[Bounding box entries]
· · · · · · ·
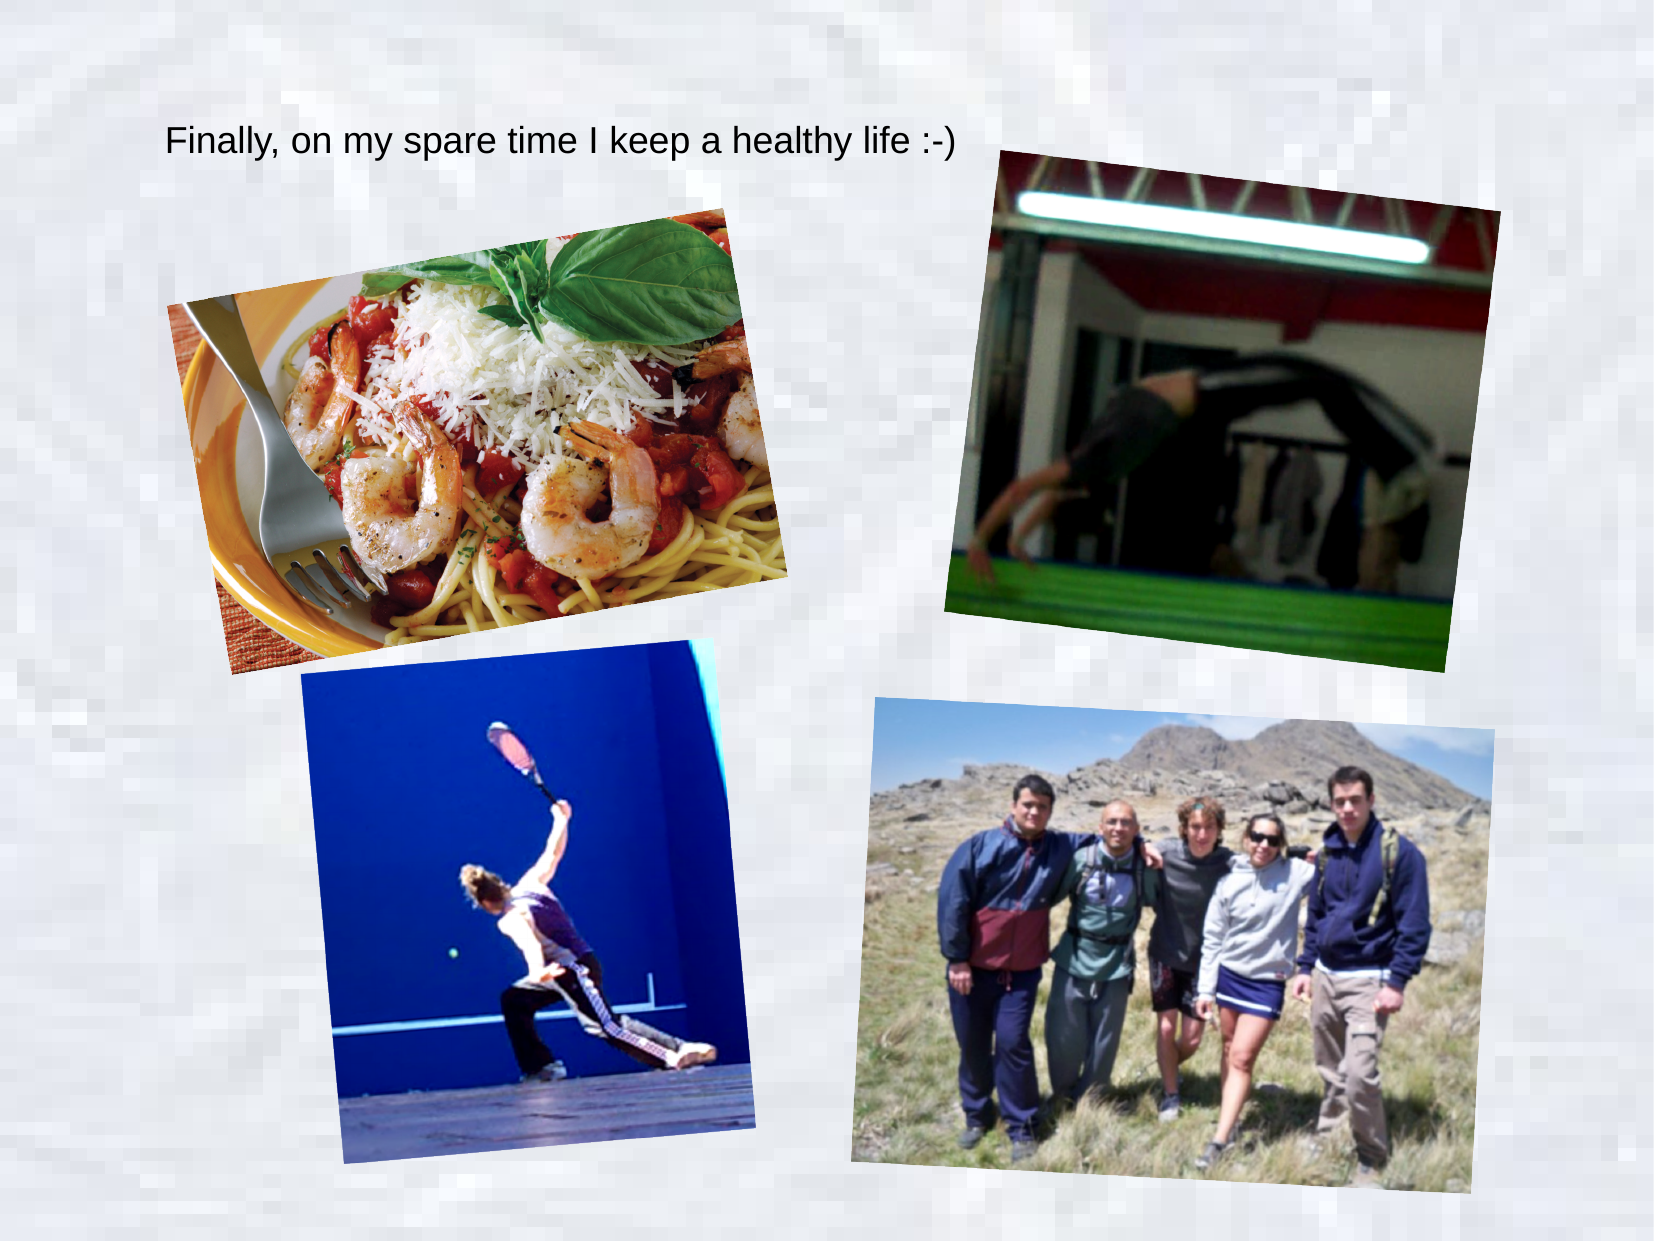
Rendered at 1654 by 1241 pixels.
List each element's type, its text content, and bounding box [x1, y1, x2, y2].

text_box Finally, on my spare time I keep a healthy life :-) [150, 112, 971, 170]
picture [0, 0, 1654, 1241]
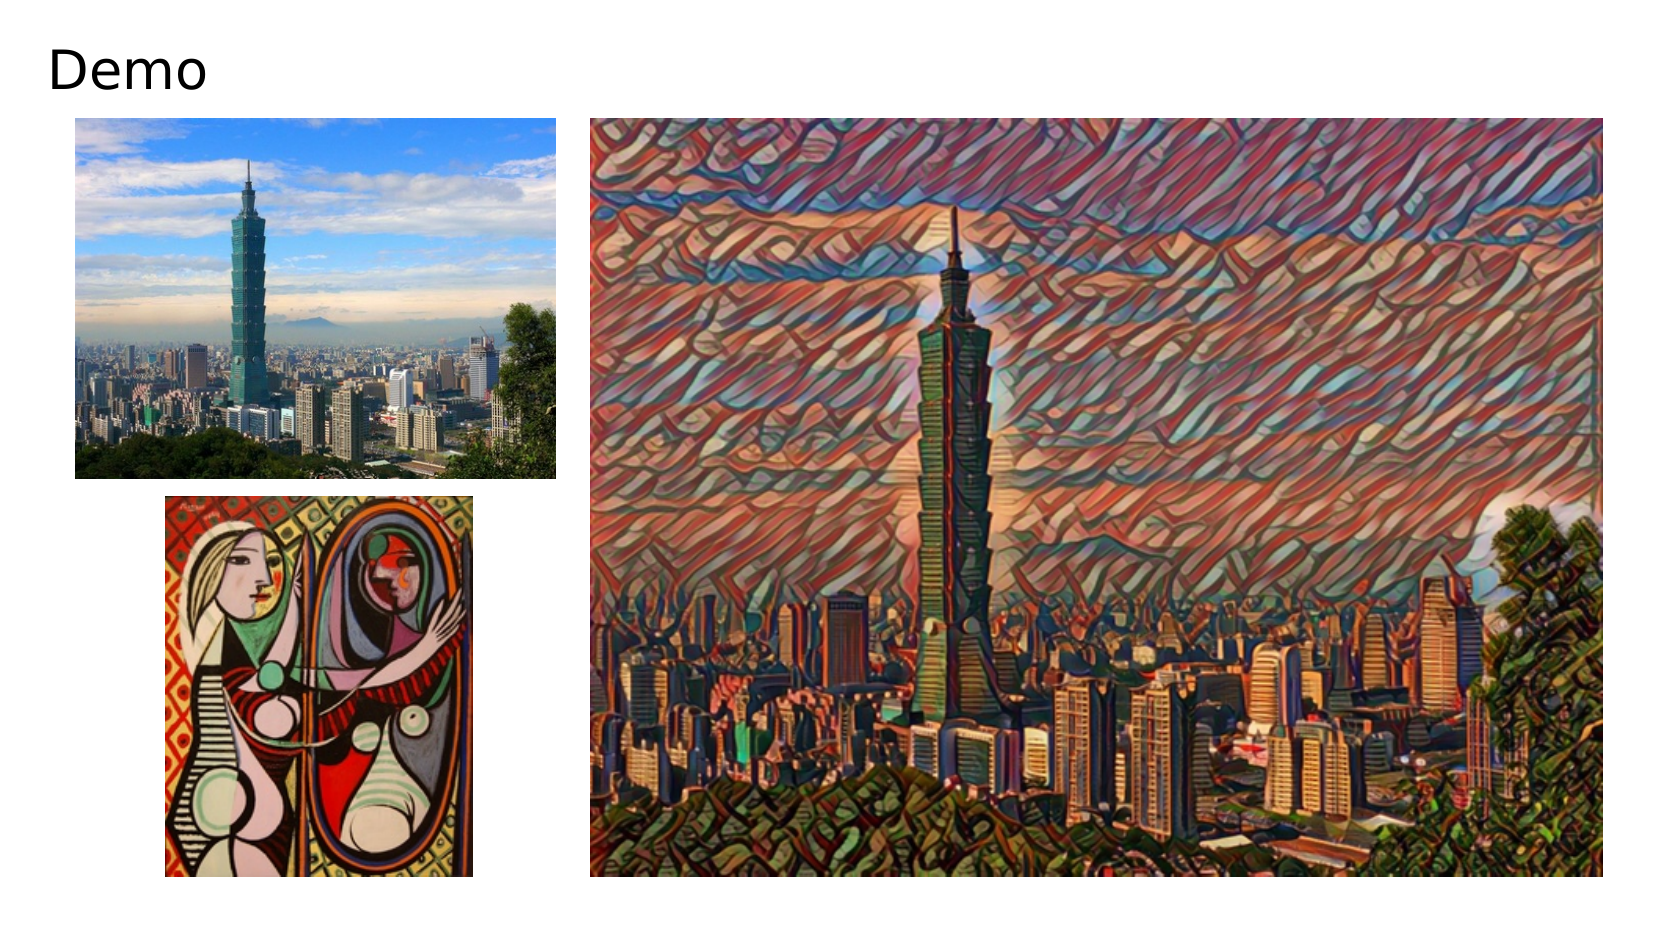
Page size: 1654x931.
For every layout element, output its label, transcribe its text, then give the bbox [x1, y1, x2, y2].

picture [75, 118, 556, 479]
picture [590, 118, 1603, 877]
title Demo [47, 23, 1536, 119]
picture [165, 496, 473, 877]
· · · · · · ·
→ **SET TASK**: Reproduce each of the items above verbatim, omitting the pictures.

→ **TASK SOLUTION**:
Rendered at 1654 by 1241 pixels.
List each element's type, its text content, and bounding box [x1, y1, x2, y2].

text_box Finally, on my spare time I keep a healthy life :-) [150, 112, 971, 170]
picture [0, 0, 1654, 1241]
Page size: 1654x931.
For every layout element, output its label, transcribe its text, then give the bbox [x1, y1, x2, y2].

picture [75, 118, 556, 479]
picture [590, 118, 1603, 877]
title Demo [47, 23, 1536, 119]
picture [165, 496, 473, 877]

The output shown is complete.